The outdoors are therapeutic. Spending time in the sun, the woods or by the water can placate a lot of pain and worry. That is one reason why Casting for Recovery (CfR) offers free fly fishing excursions for women with breast cancer. Two of their events are coming to the Bay watershed this year. 

The organization was founded in 1996. CfR provides women with breast cancer a free weekend away.  Not only is the weekend free of cost, it is planned to be free of stress, worry and treatment. Through fly fishing, attendees experience nature, relax, and heal as much as possible with others who are going through the exact same thing. Their website says “the gentle motion of fly casting can be good physical therapy for increasing mobility in the arm and upper body. Couple that with the emotional benefits of connecting with nature, and you’ve got powerful medicine.”   

The program treats over 700 women each year.
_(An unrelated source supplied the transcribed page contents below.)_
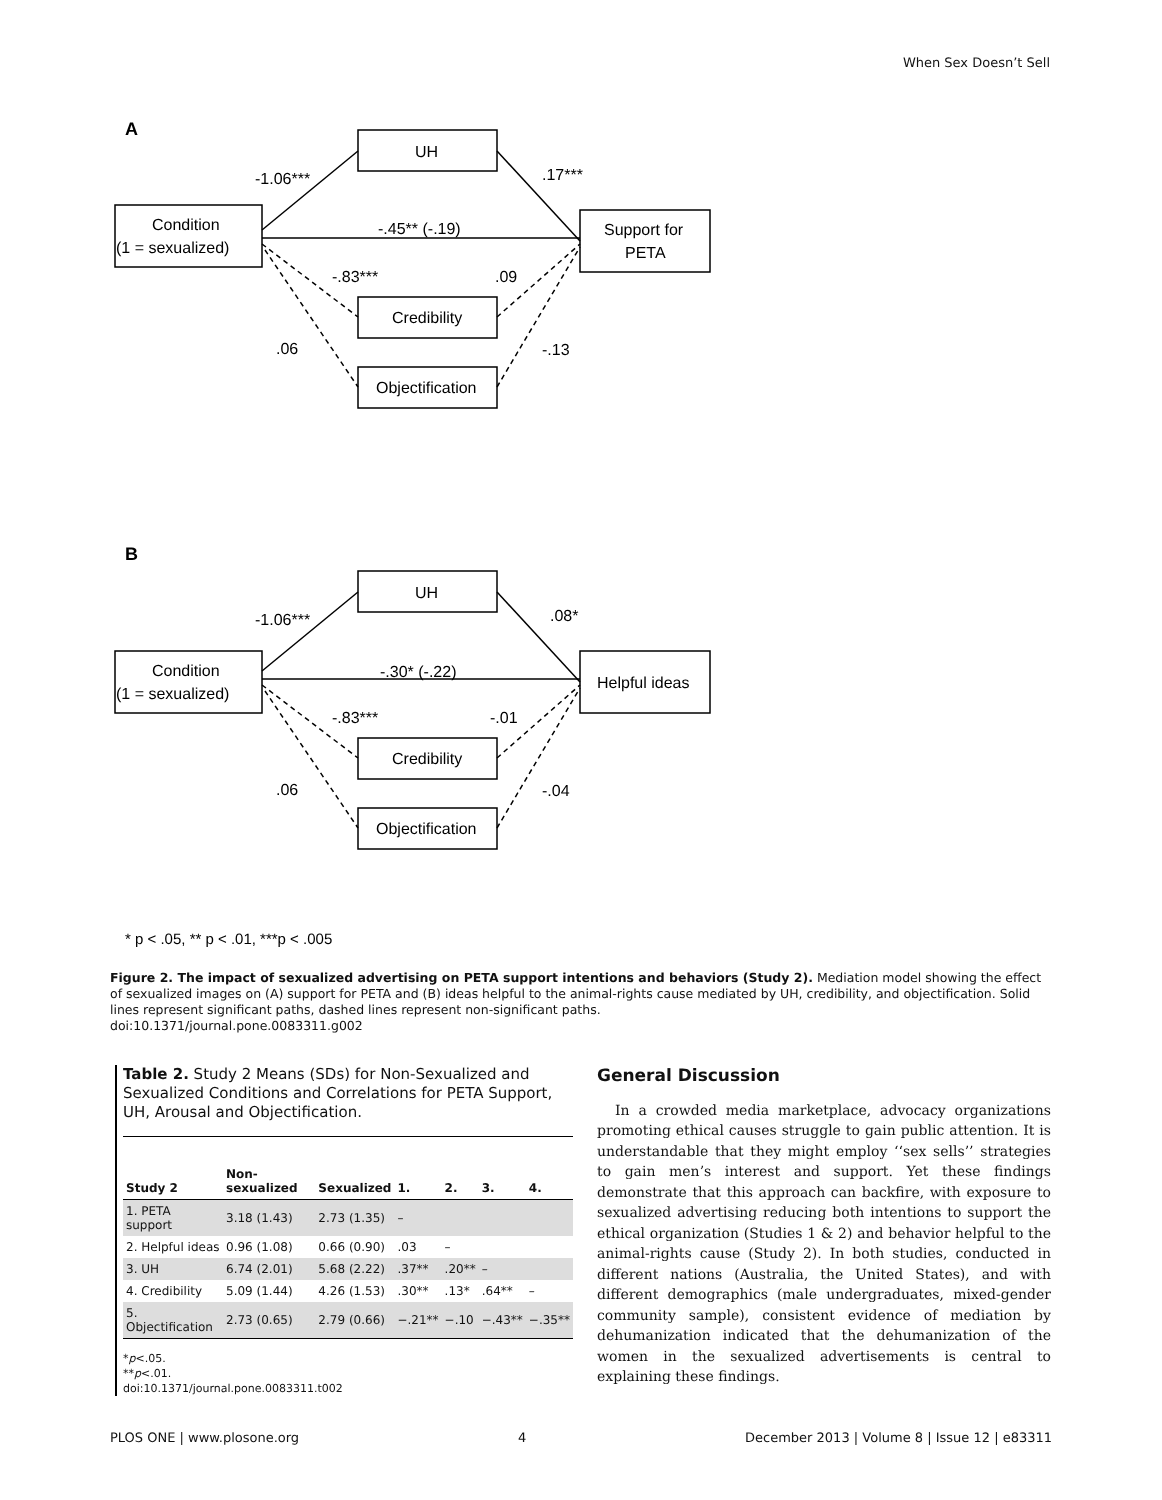When Sex Doesn’t Sell
A
Condition
(1 = sexualized)
UH
Support for
PETA
Credibility
Objectification
-1.06***
.17***
-.45** (-.19)
-.83***
.09
.06
-.13
B
Condition
(1 = sexualized)
UH
Helpful ideas
Credibility
Objectification
-1.06***
.08*
-.30* (-.22)
-.83***
-.01
.06
-.04
* p < .05, ** p < .01, ***p < .005
Figure 2. The impact of sexualized advertising on PETA support intentions and behaviors (Study 2). Mediation model showing the effect of sexualized images on (A) support for PETA and (B) ideas helpful to the animal-rights cause mediated by UH, credibility, and objectification. Solid lines represent significant paths, dashed lines represent non-significant paths.
doi:10.1371/journal.pone.0083311.g002
Table 2. Study 2 Means (SDs) for Non-Sexualized and Sexualized Conditions and Correlations for PETA Support, UH, Arousal and Objectification.
| Study 2 | Non-sexualized | Sexualized | 1. | 2. | 3. | 4. |
| --- | --- | --- | --- | --- | --- | --- |
| 1. PETA support | 3.18 (1.43) | 2.73 (1.35) | – | | | |
| 2. Helpful ideas | 0.96 (1.08) | 0.66 (0.90) | .03 | – | | |
| 3. UH | 6.74 (2.01) | 5.68 (2.22) | .37** | .20** | – | |
| 4. Credibility | 5.09 (1.44) | 4.26 (1.53) | .30** | .13* | .64** | – |
| 5. Objectification | 2.73 (0.65) | 2.79 (0.66) | −.21** | −.10 | −.43** | −.35** |
*p<.05.
**p<.01.
doi:10.1371/journal.pone.0083311.t002
General Discussion
In a crowded media marketplace, advocacy organizations promoting ethical causes struggle to gain public attention. It is understandable that they might employ ‘‘sex sells’’ strategies to gain men’s interest and support. Yet these findings demonstrate that this approach can backfire, with exposure to sexualized advertising reducing both intentions to support the ethical organization (Studies 1 & 2) and behavior helpful to the animal-rights cause (Study 2). In both studies, conducted in different nations (Australia, the United States), and with different demographics (male undergraduates, mixed-gender community sample), consistent evidence of mediation by dehumanization indicated that the dehumanization of the women in the sexualized advertisements is central to explaining these findings.
PLOS ONE | www.plosone.org 4 December 2013 | Volume 8 | Issue 12 | e83311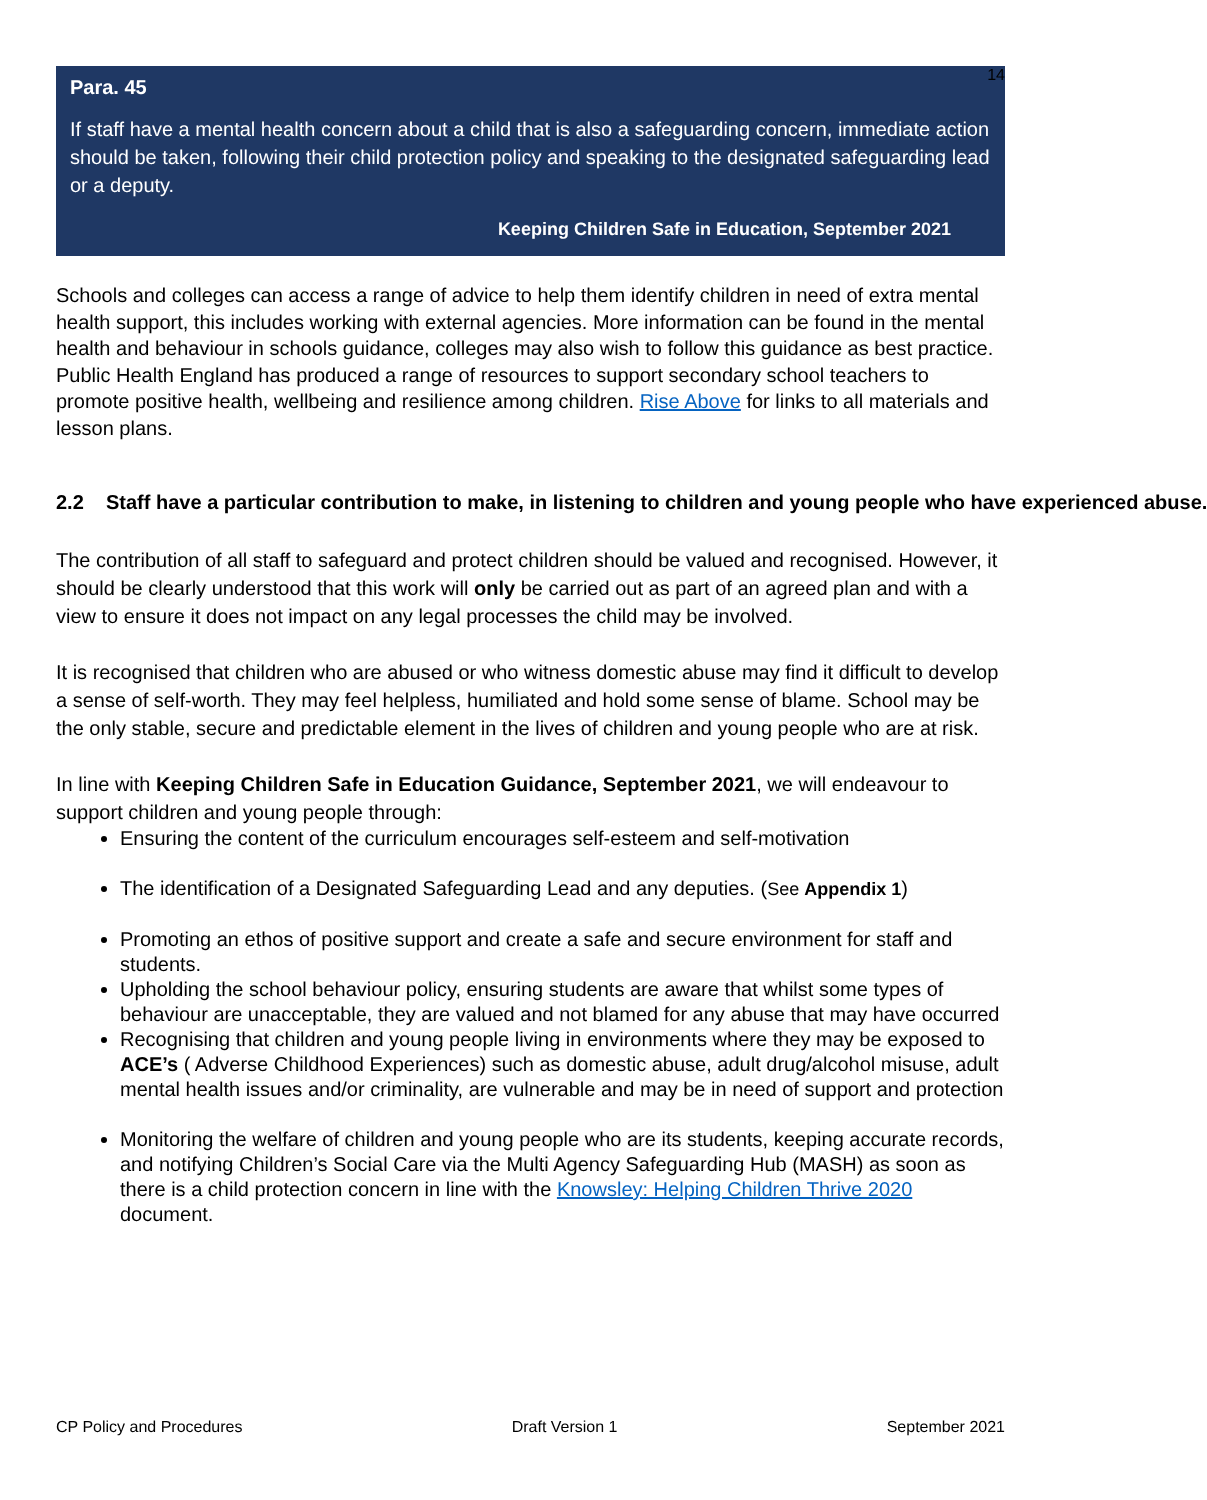14
Para. 45
If staff have a mental health concern about a child that is also a safeguarding concern, immediate action should be taken, following their child protection policy and speaking to the designated safeguarding lead or a deputy.
Keeping Children Safe in Education, September 2021
Schools and colleges can access a range of advice to help them identify children in need of extra mental health support, this includes working with external agencies. More information can be found in the mental health and behaviour in schools guidance, colleges may also wish to follow this guidance as best practice. Public Health England has produced a range of resources to support secondary school teachers to promote positive health, wellbeing and resilience among children. Rise Above for links to all materials and lesson plans.
2.2 Staff have a particular contribution to make, in listening to children and young people who have experienced abuse.
The contribution of all staff to safeguard and protect children should be valued and recognised. However, it should be clearly understood that this work will only be carried out as part of an agreed plan and with a view to ensure it does not impact on any legal processes the child may be involved.
It is recognised that children who are abused or who witness domestic abuse may find it difficult to develop a sense of self-worth. They may feel helpless, humiliated and hold some sense of blame. School may be the only stable, secure and predictable element in the lives of children and young people who are at risk.
In line with Keeping Children Safe in Education Guidance, September 2021, we will endeavour to support children and young people through:
Ensuring the content of the curriculum encourages self-esteem and self-motivation
The identification of a Designated Safeguarding Lead and any deputies. (See Appendix 1)
Promoting an ethos of positive support and create a safe and secure environment for staff and students.
Upholding the school behaviour policy, ensuring students are aware that whilst some types of behaviour are unacceptable, they are valued and not blamed for any abuse that may have occurred
Recognising that children and young people living in environments where they may be exposed to ACE’s ( Adverse Childhood Experiences) such as domestic abuse, adult drug/alcohol misuse, adult mental health issues and/or criminality, are vulnerable and may be in need of support and protection
Monitoring the welfare of children and young people who are its students, keeping accurate records, and notifying Children’s Social Care via the Multi Agency Safeguarding Hub (MASH) as soon as there is a child protection concern in line with the Knowsley: Helping Children Thrive 2020 document.
CP Policy and Procedures Draft Version 1 September 2021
Ten thousand women have participated through the years. Best of all, 100 percent of participants recommend the program to others. It works. Attendees report feeling empowered, and enjoy the comfort of an expanded support base. In 2021, even with COVID, the program held 38 retreats and served 439 women. Chesapeake Bay Magazine got to go along to a retreat in our April 2018 issue.

There will be a retreat May 13-15 at Graves Mountain Lodge in Syria, Virginia, west of Culpepper. The lodge sits right on the Rose River, which is stocked with trout. The waters of Shenandoah National Park are literally just up the street. On September 23-25, there will be another retreat at Shepherd Springs in Sharpsburg, Maryland. This is in western Maryland along the Potomac River.   

You don’t need any experience or gear to participate. The retreats provide the gear, guides, instruction, meals, quarters, and anything else that patients might need. Participants vary in age from 23 to over 90, and vary in their cancer stages and treatments. There is a place for anyone with breast cancer. CfR encourages participants to step out of their comfort zones and leave family and pets at home. That way, every participant starts in the same place.    

Carolyn Harvey, of Maryland, attended her first retreat in 2003. Harvey, a 29-year survivor of breast cancer, had such a marvelous experience with the event that she became a volunteer the very next year. “I had such a wonderful time,” she said. And she fell in love with fly fishing! She became a Program Coordinator for CfR. “We always have more applicants than room at the retreats,” she noted. “But I don’t want applicants to be discouraged. You might not get in the first year, but keep trying because the program is that beneficial.” 

Participants are chosen by random drawing after completing an application. The deadline for the Graves Mountain Lodge retreat is this Friday, March 4. If you know someone who might benefit, have them look into castingforrecovery.org.